Transplantation | 2008
Thomas M. Gluecker; Michael Mayr; Jochen Schwarz; Deniz Bilecen; Thomas Voegele; Juerg Steiger; Alexander Bachmann; Georg Bongartz
Background. The aim of the study was to prospectively compare the diagnostic performance of CT angiography (CTA) with MR angiography (MRA) in the preoperative assessment of living renal donors. Methods. Forty-eight potential living renal donors (mean 51 years, 29–67 years) underwent multislice CTA and gadolinium-enhanced MRA. Six potential donors were excluded.

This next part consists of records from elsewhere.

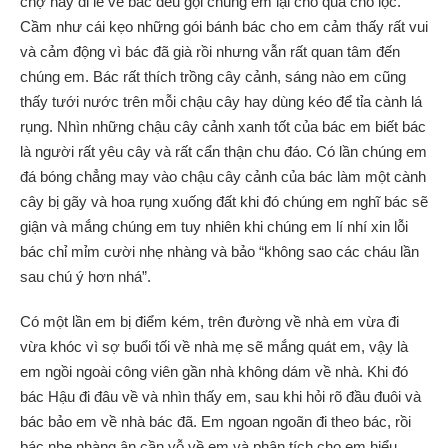
chợ hay đi lễ về bác đều gọi chúng em lại cho quà cho lộc.
Cầm như cái kẹo những gói bánh bác cho em cảm thấy rất vui
và cảm động vì bác đã già rồi nhưng vẫn rất quan tâm đến
chúng em. Bác rất thích trồng cây cảnh, sáng nào em cũng
thấy tưới nước trên mỗi chậu cây hay dùng kéo để tỉa cành lá
rụng. Nhìn những chậu cây cảnh xanh tốt của bác em biết bác
là người rất yêu cây và rất cẩn thận chu đáo. Có lần chúng em
đá bóng chẳng may vào chậu cây cảnh của bác làm một cành
cây bị gãy và hoa rụng xuống đất khi đó chúng em nghĩ bác sẽ
giận và mắng chúng em tuy nhiên khi chúng em lí nhí xin lỗi
bác chỉ mỉm cười nhẹ nhàng và bảo “không sao các cháu lần
sau chú ý hơn nhá”.
Có một lần em bị điểm kém, trên đường về nhà em vừa đi
vừa khóc vì sợ buổi tối về nhà mẹ sẽ mắng quát em, vậy là
em ngồi ngoài công viên gần nhà không dám về nhà. Khi đó
bác Hậu đi đâu về và nhìn thấy em, sau khi hỏi rõ đầu đuôi và
bác bảo em về nhà bác đã. Em ngoan ngoãn đi theo bác, rồi
bác nhẹ nhàng ân cần vỗ về em và phân tích cho em hiểu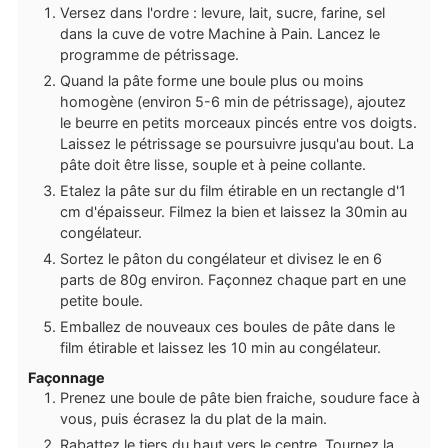
Versez dans l'ordre : levure, lait, sucre, farine, sel
dans la cuve de votre Machine à Pain. Lancez le
programme de pétrissage.
Quand la pâte forme une boule plus ou moins
homogène (environ 5-6 min de pétrissage), ajoutez
le beurre en petits morceaux pincés entre vos doigts.
Laissez le pétrissage se poursuivre jusqu'au bout. La
pâte doit être lisse, souple et à peine collante.
Etalez la pâte sur du film étirable en un rectangle d'1
cm d'épaisseur. Filmez la bien et laissez la 30min au
congélateur.
Sortez le pâton du congélateur et divisez le en 6
parts de 80g environ. Façonnez chaque part en une
petite boule.
Emballez de nouveaux ces boules de pâte dans le
film étirable et laissez les 10 min au congélateur.
Façonnage
Prenez une boule de pâte bien fraiche, soudure face à
vous, puis écrasez la du plat de la main.
Rabattez le tiers du haut vers le centre. Tournez la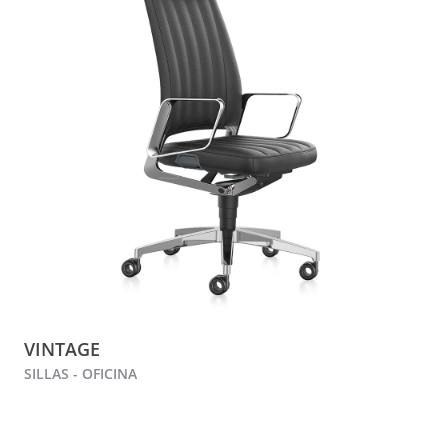
VINTAGE
SILLAS - OFICINA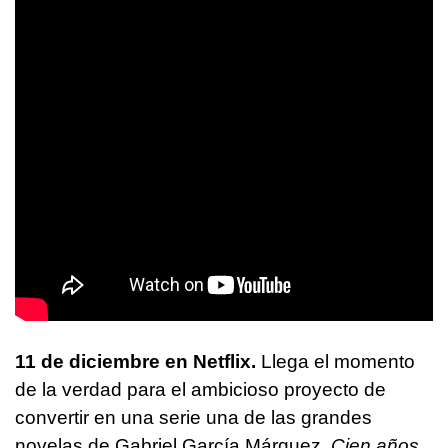
11 de diciembre en Netflix.
Llega el momento
de la verdad para el ambicioso proyecto de
convertir en una serie una de las grandes
novelas de Gabriel García Márquez,
Cien años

Forty-two donors underwent minimal invasive retroperitoneoscopic nephrectomy (left 36, right 6) and their datasets available for analysis independently performed by two blinded radiologists. The surgical status served as gold standard. Results. In 42 donors (84 kidneys), CTA identified 63 kidneys with 1 artery (MRI 61), 19 with 2 arteries (MRI 20), one with three arteries (MRI 2), and one with four arteries (MRI 1). Considering only the side with the surgical status available for verification, both CT and MRI correctly characterized 35 of 36 donors with a single renal artery and five of six with one supernumerary artery. Two false positives were two arteries suggested as supernumerary both in CT and MRI not confirmed during surgery. CTA and MRA both correctly identified three accessory renal veins in two donors. Conclusion. CTA and MRA had the same accuracy for characterization of renal vasculature in the preoperative assessment of living renal donors.